Une première avait eu lieu du 12 au 15 août, mais avait été rompue après des désaccords sur la libération de prisonniers.
Lors des précédentes tractations en août, les négociations avaient achoppé sur une demande des rebelles de libérer plusieurs milliers d'insurgés détenus par le régime qui ne voulait en libérer que 1.000 au plus, selon l'OSDH. Les combats se poursuivent sur tous les fronts en Syrie où la guerre a fait depuis mars 2011 plus de 240.000 morts et poussé la moitié de la population à la fuite.
Des images satellite confirment la destruction d'un temple à Palmyre
Des images satellite confirment la destruction du temple de Baalshamin dans la cité antique de Palmyre, dans l'est de la Syrie, a annoncé vendredi l'ONU.

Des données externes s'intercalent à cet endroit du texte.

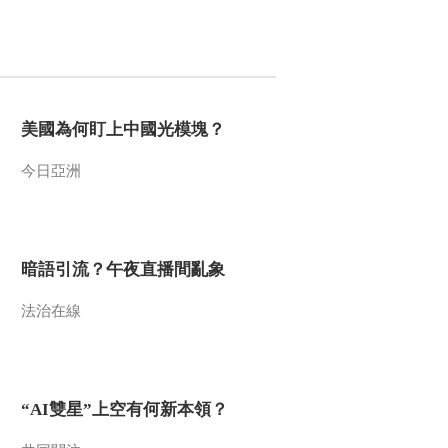
美國為何盯上中國光模塊？
今日亞洲
暗語引流？午夜直播間亂象
法治在線
“AI雙星”上空有何新本領？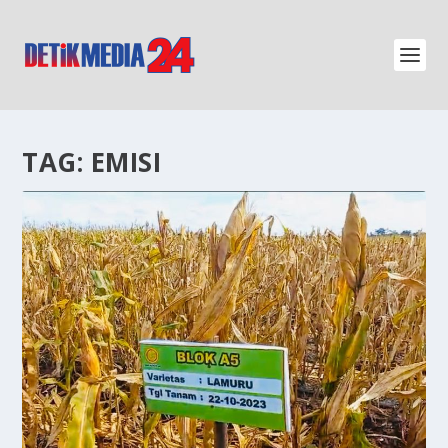
TAG:
EMISI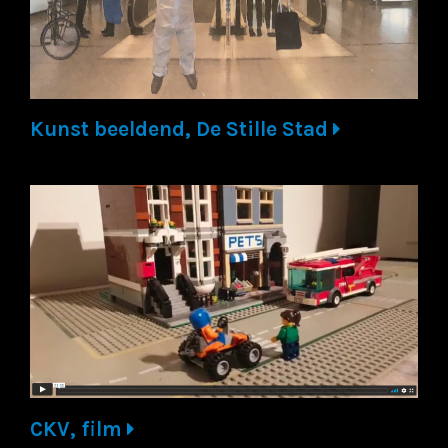
Kunst beeldend, De Stille Stad
CKV, film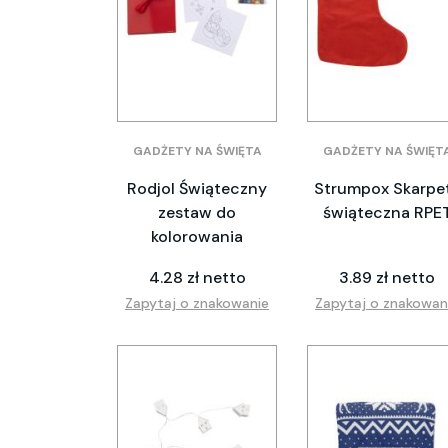
GADŻETY NA ŚWIĘTA
GADŻETY NA ŚWIĘT
Rodjol Świąteczny
Strumpox Skarpe
zestaw do
świąteczna RPE
kolorowania
4.28 zł netto
3.89 zł netto
Zapytaj o znakowanie
Zapytaj o znakowan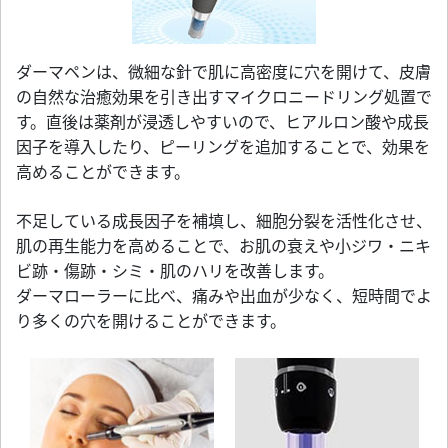
ダーマペンは、微細な針で肌に高密度に穴を開けて、皮膚
の自然な治癒効果を引き出すマイクロニードリング処置で
す。直後は薬剤が浸透しやすいので、ヒアルロン酸や成長
因子を導入したり、ピーリングを追加することで、効果を
高めることができます。
不足している成長因子を補填し、細胞分裂を活性化させ、
肌の再生能力を高めることで、お肌の衰えや小ジワ・ニキ
ビ跡・傷跡・シミ・肌のハリを改善します。
ダーマローラーに比べ、痛みや出血が少なく、短時間でよ
り多くの穴を開けることができます。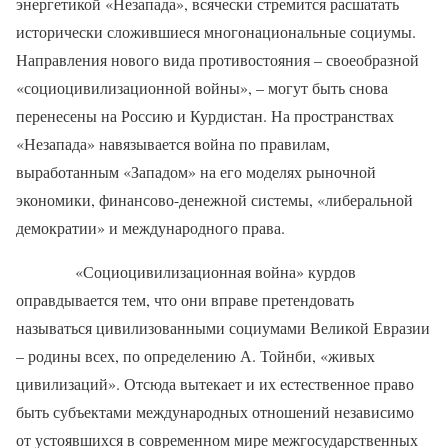
энергетикой «Незапада», всячески стремится расшатать
исторически сложившиеся многонациональные социумы.
Направления нового вида противостояния – своеобразной
«социоцивилизационной войны», – могут быть снова
перенесены на Россию и Курдистан. На пространствах
«Незапада» навязывается война по правилам,
выработанным «Западом» на его моделях рыночной
экономики, финансово-денежной системы, «либеральной
демократии» и международного права.
«Социоцивилизационная война» курдов
оправдывается тем, что они вправе претендовать
называться цивилизованными социумами Великой Евразии
– родины всех, по определению А. Тойнби, «живых
цивилизаций». Отсюда вытекает и их естественное право
быть субъектами международных отношений независимо
от устоявшихся в современном мире межгосударственных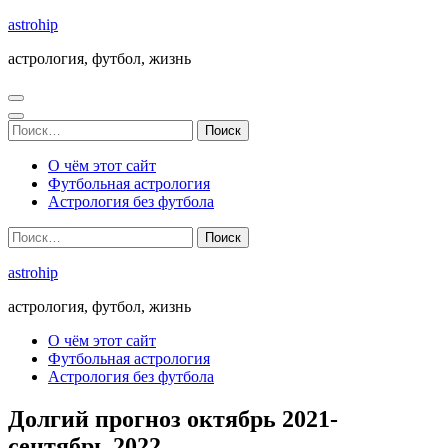
Перейти
astrohip
к
астрология, футбол, жизнь
содержимому
(нажмите
Enter)
Найти:
О чём этот сайт
Футбольная астрология
Астрология без футбола
Найти:
astrohip
астрология, футбол, жизнь
О чём этот сайт
Футбольная астрология
Астрология без футбола
Долгий прогноз октябрь 2021-
сентябрь 2022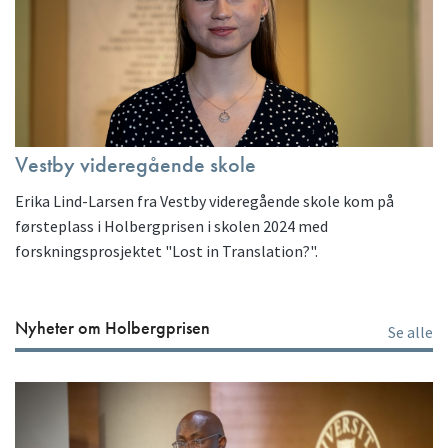
Vestby videregående skole
Erika Lind-Larsen fra Vestby videregående skole kom på
førsteplass i Holbergprisen i skolen 2024 med
forskningsprosjektet "Lost in Translation?".
Nyheter om Holbergprisen
Se alle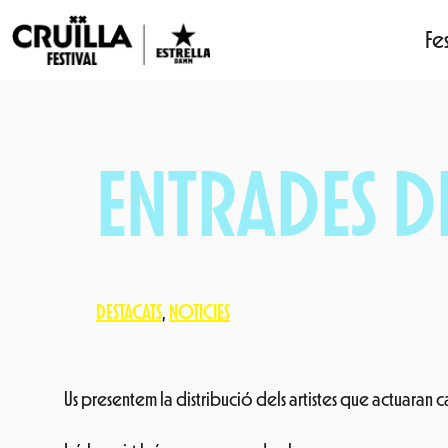
Fes
Vés
al
contingut
ENTRADES DE
DESTACATS
, 
NOTICIES
Us presentem la distribució dels artistes que actuaran c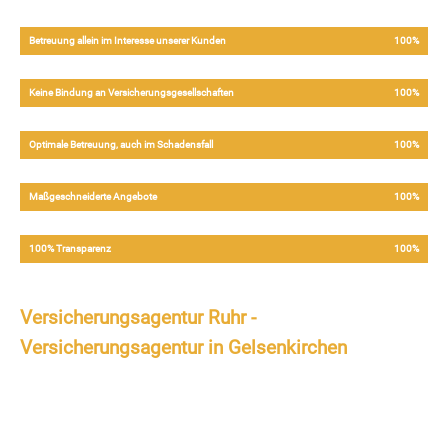
Betreuung allein im Interesse unserer Kunden
100%
Keine Bindung an Versicherungsgesellschaften
100%
Optimale Betreuung, auch im Schadensfall
100%
Maßgeschneiderte Angebote
100%
100% Transparenz
100%
Versicherungsagentur Ruhr -
Versicherungsagentur in Gelsenkirchen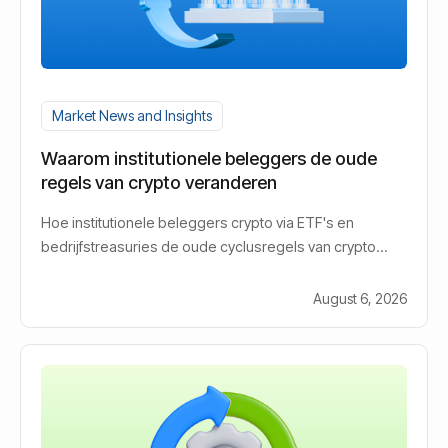
Market News and Insights
Waarom institutionele beleggers de oude
regels van crypto veranderen
Hoe institutionele beleggers crypto via ETF's en
bedrijfstreasuries de oude cyclusregels van crypto
veranderen.
August 6, 2026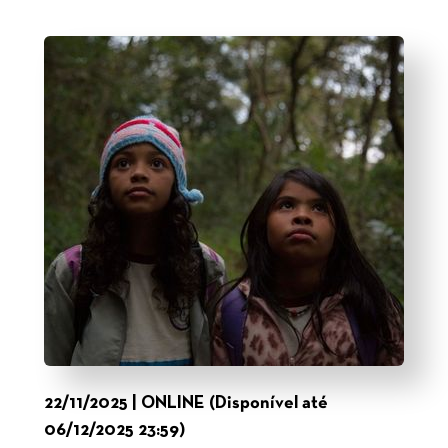
22/11/2025 | ONLINE (Disponível até
06/12/2025 23:59)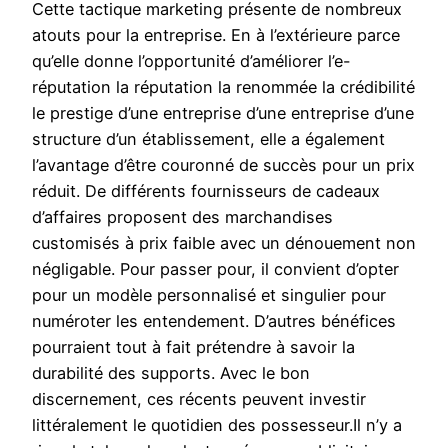
Cette tactique marketing présente de nombreux
atouts pour la entreprise. En à l’extérieure parce
qu’elle donne l’opportunité d’améliorer l’e-
réputation la réputation la renommée la crédibilité
le prestige d’une entreprise d’une entreprise d’une
structure d’un établissement, elle a également
l’avantage d’être couronné de succès pour un prix
réduit. De différents fournisseurs de cadeaux
d’affaires proposent des marchandises
customisés à prix faible avec un dénouement non
négligable. Pour passer pour, il convient d’opter
pour un modèle personnalisé et singulier pour
numéroter les entendement. D’autres bénéfices
pourraient tout à fait prétendre à savoir la
durabilité des supports. Avec le bon
discernement, ces récents peuvent investir
littéralement le quotidien des possesseur.Il n’y a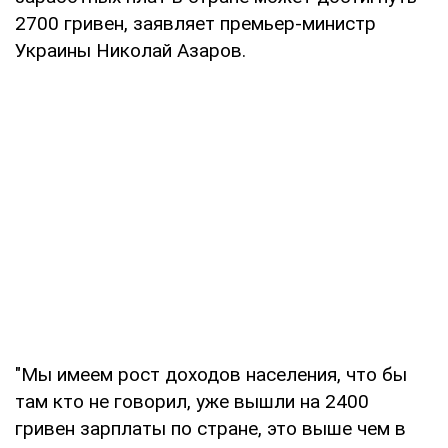
2700 гривен, заявляет премьер-министр
Украины Николай Азаров.
"Мы имеем рост доходов населения, что бы
там кто не говорил, уже вышли на 2400
гривен зарплаты по стране, это выше чем в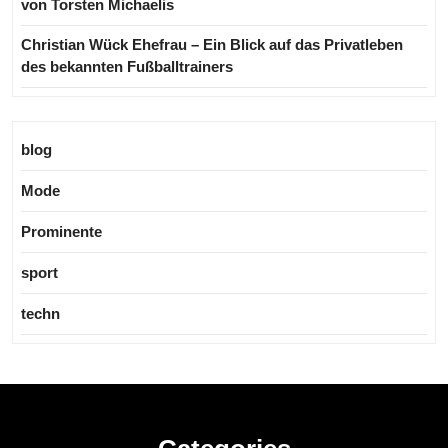
von Torsten Michaelis
Christian Wück Ehefrau – Ein Blick auf das Privatleben
des bekannten Fußballtrainers
blog
Mode
Prominente
sport
techn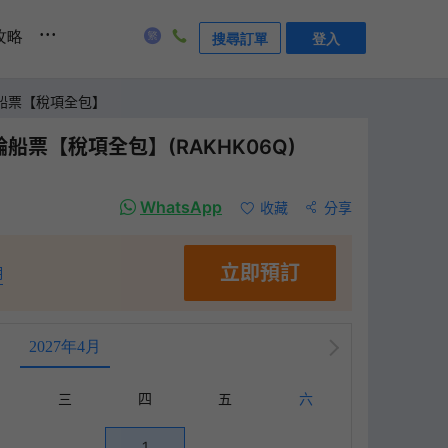
...
攻略
搜尋訂單
登入
輪船票【稅項全包】
船票【稅項全包】(RAKHK06Q)
WhatsApp
收藏
分享
立即預訂
明
2027年4月
三
四
五
六
1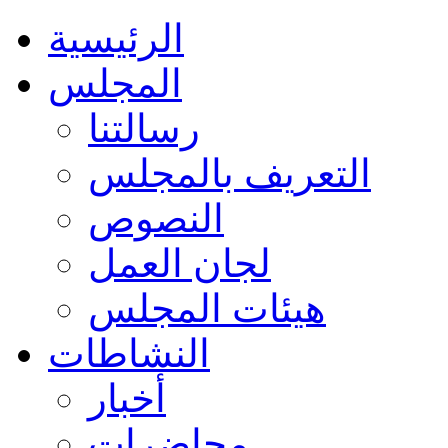
الرئيسية
المجلس
رسالتنا
التعريف بالمجلس
النصوص
لجان العمل
هيئات المجلس
النشاطات
أخبار
محاضرات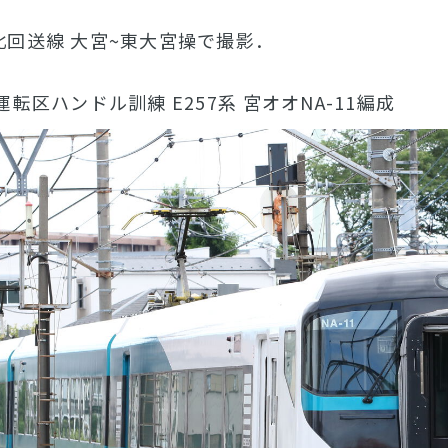
東北回送線 大宮~東大宮操で撮影．
町運転区ハンドル訓練 E257系 宮オオNA-11編成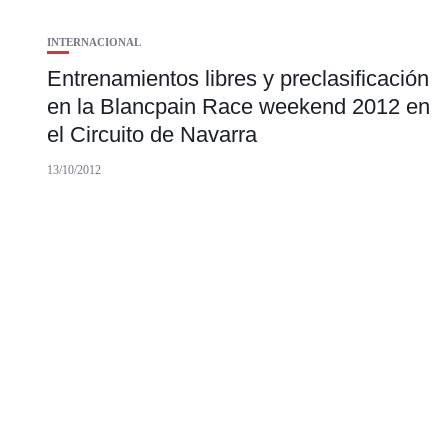
INTERNACIONAL
Entrenamientos libres y preclasificación
en la Blancpain Race weekend 2012 en
el Circuito de Navarra
13/10/2012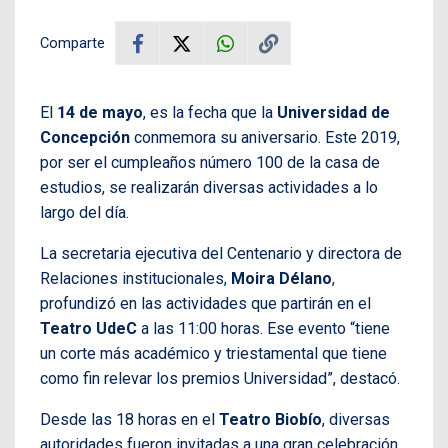
Comparte
El
14 de mayo
, es la fecha que la
Universidad de
Concepción
conmemora su aniversario. Este 2019,
por ser el cumpleaños número 100 de la casa de
estudios, se realizarán diversas actividades a lo
largo del día.
La secretaria ejecutiva del Centenario y directora de
Relaciones institucionales,
Moira Délano
,
profundizó en las actividades que partirán en el
Teatro UdeC
a las 11:00 horas. Ese evento “tiene
un corte más académico y triestamental que tiene
como fin relevar los premios Universidad”, destacó.
Desde las 18 horas en el
Teatro Biobío
, diversas
autoridades fueron invitadas a una gran celebración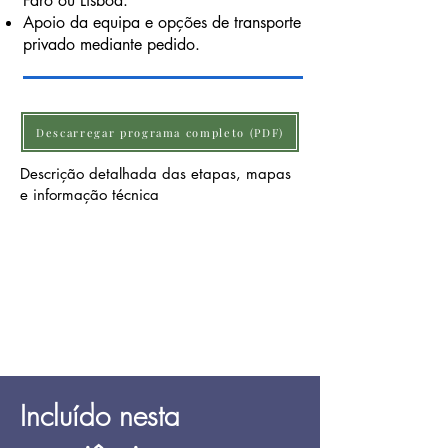
Faro ou Lisboa.
Apoio da equipa e opções de transporte
privado mediante pedido.
Descarregar programa completo (PDF)
Descrição detalhada das etapas, mapas
e informação técnica
Incluído nesta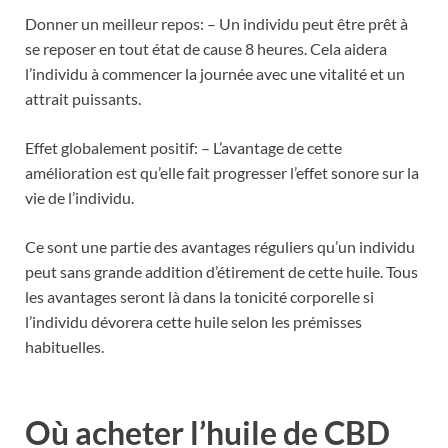
Donner un meilleur repos: – Un individu peut être prêt à
se reposer en tout état de cause 8 heures. Cela aidera
l’individu à commencer la journée avec une vitalité et un
attrait puissants.
Effet globalement positif: – L’avantage de cette
amélioration est qu’elle fait progresser l’effet sonore sur la
vie de l’individu.
Ce sont une partie des avantages réguliers qu’un individu
peut sans grande addition d’étirement de cette huile. Tous
les avantages seront là dans la tonicité corporelle si
l’individu dévorera cette huile selon les prémisses
habituelles.
Où acheter l’huile de CBD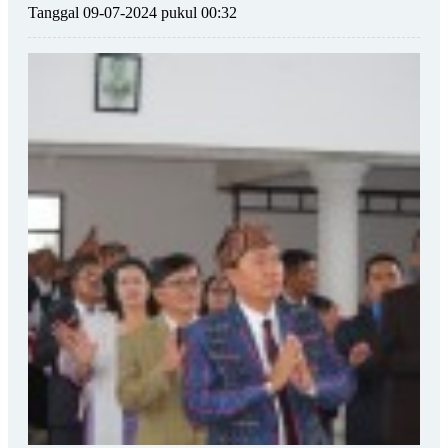
Tanggal 09-07-2024 pukul 00:32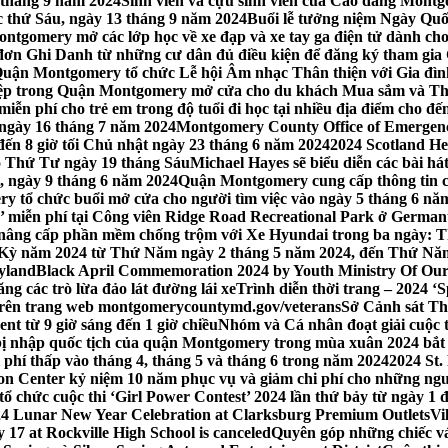
 tháng 9 năm 2024
Sinh viên và cựu sinh viên của Cao đẳng Montgom
ớc thứ Sáu, ngày 13 tháng 9 năm 2024
Buổi lễ tưởng niệm Ngày Quố
tgomery mở các lớp học về xe đạp và xe tay ga điện tử dành cho
 Ghi Danh từ những cư dân đủ điều kiện để đăng ký tham gia C
uận Montgomery tổ chức Lễ hội Âm nhạc Thân thiện với Gia đình,
iệp trong Quận Montgomery mở cửa cho du khách Mua sắm và Th
ễn phí cho trẻ em trong độ tuổi đi học tại nhiều địa điểm cho đến
ào ngày 16 tháng 7 năm 2024
Montgomery County Office of Emergen
đến 8 giờ tối Chủ nhật ngày 23 tháng 6 năm 2024
2024 Scotland He
vào Thứ Tư ngày 19 tháng Sáu
Michael Hayes sẽ biểu diễn các bài h
, ngày 9 tháng 6 năm 2024
Quận Montgomery cung cấp thông tin cập
 tổ chức buổi mở cửa cho người tìm việc vào ngày 5 tháng 6 năm 
o’ miễn phí tại Công viên Ridge Road Recreational Park ở Germant
nâng cấp phần mềm chống trộm với Xe Hyundai trong ba ngày: T
 Kỳ năm 2024 từ Thứ Năm ngày 2 tháng 5 năm 2024, đến Thứ Nă
yland
Black April Commemoration 2024 by Youth Ministry Of Our
g các trò lừa đảo lát đường lái xe
Trình diễn thời trang – 2024 ‘
 trên trang web montgomerycountymd.gov/veterans
Sở Cảnh sát Th
nt từ 9 giờ sáng đến 1 giờ chiều
Nhóm và Cá nhân đoạt giải cuộc 
 nhập quốc tịch của quận Montgomery trong mùa xuân 2024 bắt đầ
i phí thấp vào tháng 4, tháng 5 và tháng 6 trong năm 2024
2024 St.
n Center kỷ niệm 10 năm phục vụ và giảm chi phí cho những ngư
 chức cuộc thi ‘Girl Power Contest’ 2024 lần thứ bảy từ ngày 1 
4 Lunar New Year Celebration at Clarksburg Premium Outlets
Vi
17 at Rockville High School is canceled
Quyên góp những chiếc vá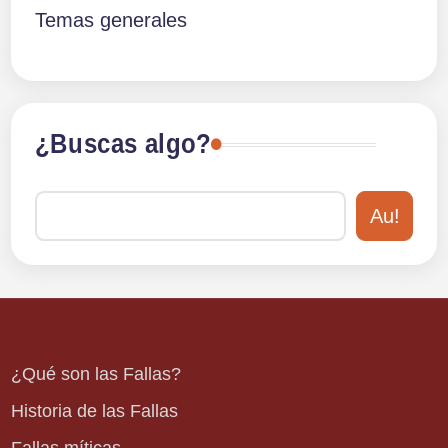
Temas generales
¿Buscas algo?
Au!
¿Qué son las Fallas?
Historia de las Fallas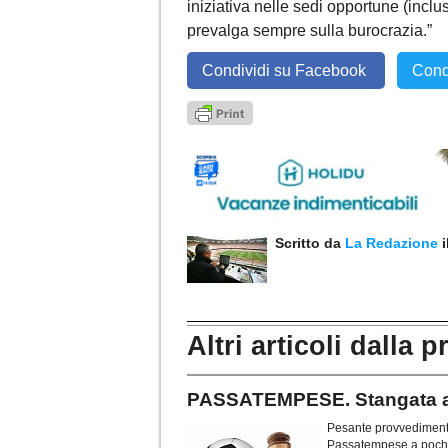
iniziativa nelle sedi opportune (inclu
prevalga sempre sulla burocrazia.”
Condividi su Facebook
Cond
Scritto da
La Redazione
Altri articoli dalla p
PASSATEMPESE. Stangata a 
Pesante provvedimento 
Passatempese a poche s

L'institut des Nations unies pour la formation et la recherche (Unitar) a comparé des images satellite du site prises le 26 juin et le 27 août.
La destruction du temple a été revendiquée par le groupe autoproclamé «Etat islamique» (EI/Daech) et suscité de vives condamnations internationales.
«Nous confirmons la destruction du bâtiment principal, mais les colonnes autour semblent avoir été moins touchées», écrit l'Unitar dans un communiqué.
Les images montrent que le temple, érigé en l'an 17 et considéré comme l'un des joyaux de ce site antique, classé au patrimoine mondial de l'humanité par l'Unesco, «a été réduit en pièces», a précisé le porte-parole de l'Unitar, Einar Bjorgo.
Daech a publié mardi des photos de la destruction du temple, qui a eu lieu dimanche dernier, montrant des militants plaçant de petits récipients cylindriques contenant probablement des explosifs à l'intérieur du temple ainsi que sur des colonnes. Les photos montrent également une énorme explosion, puis un amas de décombres sur ce qui semble l'emplacement du temple.
Sa destruction a suscité l'indignation de la communauté internationale, la directrice générale de l'Unesco, Irina Bokova, dénonçant un «crime de guerre et une perte considérable pour le peuple syrien et l'humanité».
Une semaine avant la destruction du temple, le groupe terroriste avait décapité l'ancien chef des Antiquités de Palmyre, Khaled al-Assaad, 82 ans.